As the deputies are aware, I discussed the reforms to the one parent family payment with the Joint Oireachtas Committee during the Committee stage of the Social Welfare Bill 2016 last week.

We are still at an early stage of the implementation of the reforms to the one parent family payment and I think it will take several years before the full impact of the reforms can be assessed. This is because lone parents, on foot of the reforms, are taking up education, training or employment support programmes, which will take time for them to complete.

However, I listened carefully to the issues raised the members of the Committee as part of that debate last week. I agreed that I would commission a report on the changes to the one parent family payment.
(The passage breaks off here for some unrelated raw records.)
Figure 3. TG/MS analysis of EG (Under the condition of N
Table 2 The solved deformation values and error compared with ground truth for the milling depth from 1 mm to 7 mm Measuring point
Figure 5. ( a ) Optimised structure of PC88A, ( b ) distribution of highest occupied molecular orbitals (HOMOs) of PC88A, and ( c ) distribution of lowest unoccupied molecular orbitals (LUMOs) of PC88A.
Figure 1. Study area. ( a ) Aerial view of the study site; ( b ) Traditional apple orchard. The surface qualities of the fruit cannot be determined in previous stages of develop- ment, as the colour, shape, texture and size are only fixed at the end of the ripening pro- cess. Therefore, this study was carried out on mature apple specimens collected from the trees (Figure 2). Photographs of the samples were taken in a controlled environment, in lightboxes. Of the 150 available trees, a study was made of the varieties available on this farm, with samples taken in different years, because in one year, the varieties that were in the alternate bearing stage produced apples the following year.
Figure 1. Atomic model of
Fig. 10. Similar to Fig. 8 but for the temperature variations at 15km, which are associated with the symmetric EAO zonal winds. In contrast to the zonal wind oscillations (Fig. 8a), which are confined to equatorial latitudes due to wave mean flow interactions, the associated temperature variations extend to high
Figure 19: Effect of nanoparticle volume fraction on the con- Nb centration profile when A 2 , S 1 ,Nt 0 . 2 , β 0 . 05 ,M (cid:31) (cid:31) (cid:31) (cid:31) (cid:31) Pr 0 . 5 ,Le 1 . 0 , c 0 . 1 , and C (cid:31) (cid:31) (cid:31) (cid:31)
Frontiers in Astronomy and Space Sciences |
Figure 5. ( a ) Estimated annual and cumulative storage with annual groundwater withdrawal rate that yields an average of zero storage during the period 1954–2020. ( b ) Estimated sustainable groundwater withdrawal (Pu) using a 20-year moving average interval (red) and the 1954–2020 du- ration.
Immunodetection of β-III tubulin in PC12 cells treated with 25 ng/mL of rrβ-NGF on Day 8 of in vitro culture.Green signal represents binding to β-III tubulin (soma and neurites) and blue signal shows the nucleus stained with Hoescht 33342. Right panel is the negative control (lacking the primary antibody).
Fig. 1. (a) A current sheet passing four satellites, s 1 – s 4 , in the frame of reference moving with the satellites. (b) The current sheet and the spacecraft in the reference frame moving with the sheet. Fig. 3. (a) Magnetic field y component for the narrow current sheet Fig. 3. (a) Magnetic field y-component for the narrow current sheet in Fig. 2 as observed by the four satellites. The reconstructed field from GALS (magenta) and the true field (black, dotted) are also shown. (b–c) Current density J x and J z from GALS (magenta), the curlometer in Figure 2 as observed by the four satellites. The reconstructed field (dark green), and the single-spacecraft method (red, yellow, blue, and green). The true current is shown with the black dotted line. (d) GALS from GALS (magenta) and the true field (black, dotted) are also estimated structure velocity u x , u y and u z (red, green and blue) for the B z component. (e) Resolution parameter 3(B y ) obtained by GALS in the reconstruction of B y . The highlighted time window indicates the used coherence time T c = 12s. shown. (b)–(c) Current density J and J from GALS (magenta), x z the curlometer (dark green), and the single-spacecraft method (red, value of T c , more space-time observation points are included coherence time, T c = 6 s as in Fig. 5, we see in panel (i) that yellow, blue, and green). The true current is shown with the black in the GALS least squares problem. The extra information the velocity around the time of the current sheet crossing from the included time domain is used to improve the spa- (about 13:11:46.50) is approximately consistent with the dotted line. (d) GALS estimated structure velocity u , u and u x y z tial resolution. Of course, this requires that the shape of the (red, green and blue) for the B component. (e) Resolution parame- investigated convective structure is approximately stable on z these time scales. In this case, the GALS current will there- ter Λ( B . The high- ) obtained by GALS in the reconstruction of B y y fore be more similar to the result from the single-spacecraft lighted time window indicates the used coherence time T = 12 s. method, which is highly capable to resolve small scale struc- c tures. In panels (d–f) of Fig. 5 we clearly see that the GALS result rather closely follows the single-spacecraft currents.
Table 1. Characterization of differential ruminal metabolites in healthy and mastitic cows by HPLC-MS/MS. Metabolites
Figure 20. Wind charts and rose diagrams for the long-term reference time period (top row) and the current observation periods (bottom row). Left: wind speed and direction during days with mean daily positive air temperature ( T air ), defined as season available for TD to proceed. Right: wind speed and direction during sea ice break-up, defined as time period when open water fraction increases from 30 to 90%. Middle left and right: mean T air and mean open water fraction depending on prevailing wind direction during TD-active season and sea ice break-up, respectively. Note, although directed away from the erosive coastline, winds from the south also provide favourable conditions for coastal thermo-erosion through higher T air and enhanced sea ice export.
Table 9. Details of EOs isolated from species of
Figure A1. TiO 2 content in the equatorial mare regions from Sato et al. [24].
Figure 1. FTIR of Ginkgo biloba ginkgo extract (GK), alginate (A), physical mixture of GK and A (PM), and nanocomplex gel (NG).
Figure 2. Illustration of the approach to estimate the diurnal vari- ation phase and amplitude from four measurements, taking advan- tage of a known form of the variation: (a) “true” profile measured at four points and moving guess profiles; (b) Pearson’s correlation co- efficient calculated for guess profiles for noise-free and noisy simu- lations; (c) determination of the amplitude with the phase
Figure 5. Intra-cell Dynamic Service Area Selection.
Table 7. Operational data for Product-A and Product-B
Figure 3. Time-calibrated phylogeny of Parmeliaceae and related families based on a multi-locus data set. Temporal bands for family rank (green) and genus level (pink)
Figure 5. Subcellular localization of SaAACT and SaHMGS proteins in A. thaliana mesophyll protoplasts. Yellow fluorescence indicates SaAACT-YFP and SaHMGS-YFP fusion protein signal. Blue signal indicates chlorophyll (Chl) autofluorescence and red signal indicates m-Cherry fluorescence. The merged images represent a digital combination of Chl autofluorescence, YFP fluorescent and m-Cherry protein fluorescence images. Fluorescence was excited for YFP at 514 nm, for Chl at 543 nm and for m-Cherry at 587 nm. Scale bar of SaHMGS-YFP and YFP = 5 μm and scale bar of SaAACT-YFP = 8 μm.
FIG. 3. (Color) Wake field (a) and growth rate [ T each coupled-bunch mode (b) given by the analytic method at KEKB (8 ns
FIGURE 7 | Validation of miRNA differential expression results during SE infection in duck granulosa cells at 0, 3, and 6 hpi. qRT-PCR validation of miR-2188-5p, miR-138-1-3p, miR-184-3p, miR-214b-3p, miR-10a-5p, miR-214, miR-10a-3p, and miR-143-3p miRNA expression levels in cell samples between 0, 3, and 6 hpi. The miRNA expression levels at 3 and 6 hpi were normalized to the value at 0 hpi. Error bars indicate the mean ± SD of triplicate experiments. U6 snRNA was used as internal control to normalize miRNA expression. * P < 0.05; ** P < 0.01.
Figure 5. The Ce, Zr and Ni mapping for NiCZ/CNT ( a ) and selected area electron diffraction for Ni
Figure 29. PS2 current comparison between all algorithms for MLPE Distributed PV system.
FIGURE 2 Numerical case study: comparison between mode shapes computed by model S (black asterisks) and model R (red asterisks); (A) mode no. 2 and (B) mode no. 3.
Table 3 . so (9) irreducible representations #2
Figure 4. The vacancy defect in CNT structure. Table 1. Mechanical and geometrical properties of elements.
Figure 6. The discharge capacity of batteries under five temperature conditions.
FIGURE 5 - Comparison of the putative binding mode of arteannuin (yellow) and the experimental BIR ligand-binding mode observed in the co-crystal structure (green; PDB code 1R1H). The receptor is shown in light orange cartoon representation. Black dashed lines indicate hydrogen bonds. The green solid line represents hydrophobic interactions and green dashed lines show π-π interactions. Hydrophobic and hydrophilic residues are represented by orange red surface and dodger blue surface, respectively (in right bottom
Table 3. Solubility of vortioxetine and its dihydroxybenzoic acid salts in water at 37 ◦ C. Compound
The report shall examine the financial and social effects of the changes taking into account poverty rates and welfare dependency of those impacted by the reforms.

My Department values quality social policy research and the contribution it makes in assisting it in terms of informing policy across its broad remit.

As the Deputy will be aware from the title of the report, the report does not claim to be an analysis of the lone parent reforms. It was my Department’s expectation that the report would provide detail on the design of specific activation programmes that work for lone parents that could assist in developing further activation measures for these customers. The fact that it doesn’t include that information is a lost opportunity.

The research commenced in January 2015 and therefore takes no account of the final phase of the one-parent family payment reforms in July 2015, or improvements targeted at lone parents in the previous two Budgets, which resulted in lone parents benefitting more favourably than the average household.

In addition, I listened carefully to the views of One Family, and other groups, in the months before the Budget and consequently, I announced a package of measures supporting lone parents in the social welfare Budget 2017 package.

All lone parents on the one-parent family payment, the jobseeker’s transitional payment and jobseeker’s allowance will benefit from the €5 increase in the weekly rates of payment from March. A new €500 annual Cost of Education Allowance will be made available to Back to Education Allowance participants with children from the next academic year in September. In addition, the income disregards for the one-parent family payment and the jobseeker’s transitional payment will rise by €20 from January, from €90 to €110 per week, reversing in part previous reductions, to encourage one parent families to stay in, and return to, work.